= LIST OF TASKS =
a – In the passage on temperature and peak crude protein, what share of the variance in the timing of peak CP do the yearly temperature calculations explain?
b – List every reason the passage on temperature and peak crude protein gives for doing this analysis.
c – Continue the passage on temperature and peak crude protein timing, picking up after its final sentence.

= GIVEN PASSAGE =
....

One question is what is driving this? How do we predict this? **

**"Why do this?" is another question. Partly, we're curious. Partly, it could explain a lot about why animals gain more weight in some years and help us predict what happens if we get warmer springs. 

I adapted the critical climate period techniques to help out on this. Essentially I calculate average temperatures for different ranges of dates before the phenological event each year. Then see whether temperatures 10 d before the event predicts the timing of the event better than temperatures 20 d before the event, etc.

Here's what the technique reveals...

For Females, the best predictor is that peak crude protein occurs right after having 20 d of average maximum temperature of 23°C.

For Males, the best predictor is that peak CP occurs right after having 25 d of average maximum temperature of 22.6°C.

When each year, you calculate when you get these average temperatures, you explain 73% of the variance in the timing of peak CP.


So, in any year, take a look at maximum daily temperatures (I haven't tried means yet). When you get 20 or 25 d of temperatures hitting ~23°C (73°F), that's when you get peak dietary quality. After that, it's all downhill.

What is interesting is that 2012 is an outlier. We averaged 23°C a month earlier than when peak CP hit. 

Turns out March 2012 was the super heat wave. And 2012 peak should have happened 30 d earlier than it did. 

Daily maximum temperatures from 2009-2013. Line is a spline for each year. Red is 2012.

It seems that when those temperatures hit early in the year, the peak happens later than expected.

....

= RECORDS SHOWN =
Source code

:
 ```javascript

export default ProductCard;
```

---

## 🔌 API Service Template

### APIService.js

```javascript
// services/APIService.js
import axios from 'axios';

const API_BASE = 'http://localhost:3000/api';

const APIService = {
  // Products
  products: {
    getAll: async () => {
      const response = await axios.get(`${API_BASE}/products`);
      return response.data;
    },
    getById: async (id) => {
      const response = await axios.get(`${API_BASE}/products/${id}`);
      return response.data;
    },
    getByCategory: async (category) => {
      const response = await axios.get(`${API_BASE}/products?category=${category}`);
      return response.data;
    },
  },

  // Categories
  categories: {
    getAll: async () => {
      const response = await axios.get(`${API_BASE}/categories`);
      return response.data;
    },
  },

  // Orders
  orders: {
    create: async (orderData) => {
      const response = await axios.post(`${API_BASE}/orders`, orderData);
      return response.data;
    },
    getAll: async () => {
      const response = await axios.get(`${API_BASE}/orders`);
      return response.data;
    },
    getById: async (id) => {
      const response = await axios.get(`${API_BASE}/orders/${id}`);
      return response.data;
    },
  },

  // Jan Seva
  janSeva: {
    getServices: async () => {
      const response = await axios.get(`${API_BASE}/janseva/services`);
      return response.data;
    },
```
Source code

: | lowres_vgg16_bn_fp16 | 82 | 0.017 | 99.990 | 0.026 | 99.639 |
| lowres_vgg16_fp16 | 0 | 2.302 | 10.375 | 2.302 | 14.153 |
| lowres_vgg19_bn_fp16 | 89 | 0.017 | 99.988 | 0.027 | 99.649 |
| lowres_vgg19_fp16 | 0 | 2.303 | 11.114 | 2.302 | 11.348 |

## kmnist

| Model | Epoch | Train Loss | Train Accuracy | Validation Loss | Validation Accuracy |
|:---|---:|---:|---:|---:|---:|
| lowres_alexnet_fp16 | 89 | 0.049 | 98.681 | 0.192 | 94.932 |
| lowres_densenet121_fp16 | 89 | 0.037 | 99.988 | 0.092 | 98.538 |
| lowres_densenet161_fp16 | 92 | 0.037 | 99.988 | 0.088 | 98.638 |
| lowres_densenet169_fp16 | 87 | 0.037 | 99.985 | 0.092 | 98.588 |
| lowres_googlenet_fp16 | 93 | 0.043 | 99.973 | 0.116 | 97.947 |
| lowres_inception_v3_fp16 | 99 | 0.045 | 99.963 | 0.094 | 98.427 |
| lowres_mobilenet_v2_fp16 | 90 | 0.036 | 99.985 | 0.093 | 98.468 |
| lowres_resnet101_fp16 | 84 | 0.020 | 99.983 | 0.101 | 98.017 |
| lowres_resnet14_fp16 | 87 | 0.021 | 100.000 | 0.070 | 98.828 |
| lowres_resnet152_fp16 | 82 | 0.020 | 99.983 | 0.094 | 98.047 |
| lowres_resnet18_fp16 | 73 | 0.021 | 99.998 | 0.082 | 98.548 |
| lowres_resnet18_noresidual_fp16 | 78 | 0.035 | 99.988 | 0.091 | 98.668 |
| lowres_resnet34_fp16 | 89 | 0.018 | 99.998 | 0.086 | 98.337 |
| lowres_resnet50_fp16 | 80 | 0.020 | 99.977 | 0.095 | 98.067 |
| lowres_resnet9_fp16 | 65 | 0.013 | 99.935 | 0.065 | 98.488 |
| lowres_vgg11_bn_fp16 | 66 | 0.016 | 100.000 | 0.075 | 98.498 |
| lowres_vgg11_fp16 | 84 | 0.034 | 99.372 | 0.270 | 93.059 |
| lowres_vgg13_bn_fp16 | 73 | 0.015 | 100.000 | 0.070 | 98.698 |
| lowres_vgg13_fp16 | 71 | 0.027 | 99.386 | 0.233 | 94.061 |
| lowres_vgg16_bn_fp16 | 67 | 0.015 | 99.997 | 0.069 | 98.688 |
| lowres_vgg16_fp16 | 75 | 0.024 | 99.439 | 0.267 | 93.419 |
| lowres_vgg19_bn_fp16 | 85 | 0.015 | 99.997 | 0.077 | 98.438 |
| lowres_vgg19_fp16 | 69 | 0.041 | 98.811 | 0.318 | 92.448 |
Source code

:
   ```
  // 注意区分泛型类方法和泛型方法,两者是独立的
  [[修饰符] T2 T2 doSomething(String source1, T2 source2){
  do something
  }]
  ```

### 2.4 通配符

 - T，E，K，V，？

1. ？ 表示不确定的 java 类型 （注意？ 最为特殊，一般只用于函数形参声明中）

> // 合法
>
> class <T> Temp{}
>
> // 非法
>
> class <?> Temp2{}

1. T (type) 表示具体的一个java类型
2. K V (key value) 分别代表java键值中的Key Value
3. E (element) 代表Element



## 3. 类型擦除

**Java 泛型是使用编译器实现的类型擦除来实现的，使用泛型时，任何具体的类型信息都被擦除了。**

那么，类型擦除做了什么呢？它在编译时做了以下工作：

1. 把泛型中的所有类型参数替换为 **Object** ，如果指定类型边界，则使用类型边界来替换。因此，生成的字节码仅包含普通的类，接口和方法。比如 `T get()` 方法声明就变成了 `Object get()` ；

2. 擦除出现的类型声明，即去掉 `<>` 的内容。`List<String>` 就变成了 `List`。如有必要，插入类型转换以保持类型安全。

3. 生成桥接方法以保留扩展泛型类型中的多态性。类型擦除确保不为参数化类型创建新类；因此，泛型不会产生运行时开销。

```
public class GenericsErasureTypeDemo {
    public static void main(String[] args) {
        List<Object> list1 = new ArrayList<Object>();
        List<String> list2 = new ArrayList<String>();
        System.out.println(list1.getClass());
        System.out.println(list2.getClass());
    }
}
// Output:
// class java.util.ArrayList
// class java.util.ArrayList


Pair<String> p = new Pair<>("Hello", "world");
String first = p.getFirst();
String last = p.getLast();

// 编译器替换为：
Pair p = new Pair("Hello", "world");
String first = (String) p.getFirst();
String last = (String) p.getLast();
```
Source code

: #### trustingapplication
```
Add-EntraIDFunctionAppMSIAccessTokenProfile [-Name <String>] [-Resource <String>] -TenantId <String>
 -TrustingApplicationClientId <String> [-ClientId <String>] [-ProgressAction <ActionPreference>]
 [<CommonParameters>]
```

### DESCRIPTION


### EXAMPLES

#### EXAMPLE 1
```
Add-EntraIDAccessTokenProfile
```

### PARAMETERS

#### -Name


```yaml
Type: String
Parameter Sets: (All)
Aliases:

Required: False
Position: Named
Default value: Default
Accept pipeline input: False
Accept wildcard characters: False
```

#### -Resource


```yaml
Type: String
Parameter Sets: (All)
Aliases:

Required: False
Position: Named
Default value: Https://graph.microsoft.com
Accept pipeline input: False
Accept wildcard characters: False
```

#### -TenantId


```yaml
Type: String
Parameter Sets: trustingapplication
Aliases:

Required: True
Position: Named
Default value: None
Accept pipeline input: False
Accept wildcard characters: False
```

....

= EXERCISE ANSWERS =
a – 73%

b –
- Curiosity.
- It could explain a lot about why animals gain more weight in some years.
- It could help predict what happens if springs get warmer.

c –
That could some phenological constraint of our warm-season grasses...

I'll play around with this some more (and probably have to amend this), but not bad for a first pass.




Wednesday, February 12, 2014

Bar bet of the day: does pollen have chloroplasts?

Here's some botany 101 we've been chewing on...

Can you sequence chloroplast DNA from pollen?

For gymnosperms, pollen is transferred via the pollen, so yes in them.

But in angiosperms, it's maternal, so no.

But, Wikipedia says "Pollen itself is not the male gamete.[1] Each pollen grain contains vegetative (non-reproductive) cells (only a single cell in most flowering plants but several in other seed plants) and a generative (reproductive) cell containing two nuclei: a tube nucleus (that produces the pollen tube) and a generative nucleus (that divides to form the two sperm cells)."

That means it should be yes.

Yet, we asked one botanist and they said,

"mostly you should NOT be able to find plastid DNA in pollen (see papers like Corriveau et al., 1990, Plastid DNA is not detectable in the male gametes and pollen tubes of an angiosperm (Antirrhinum majus) that is maternal for plastid inheritance."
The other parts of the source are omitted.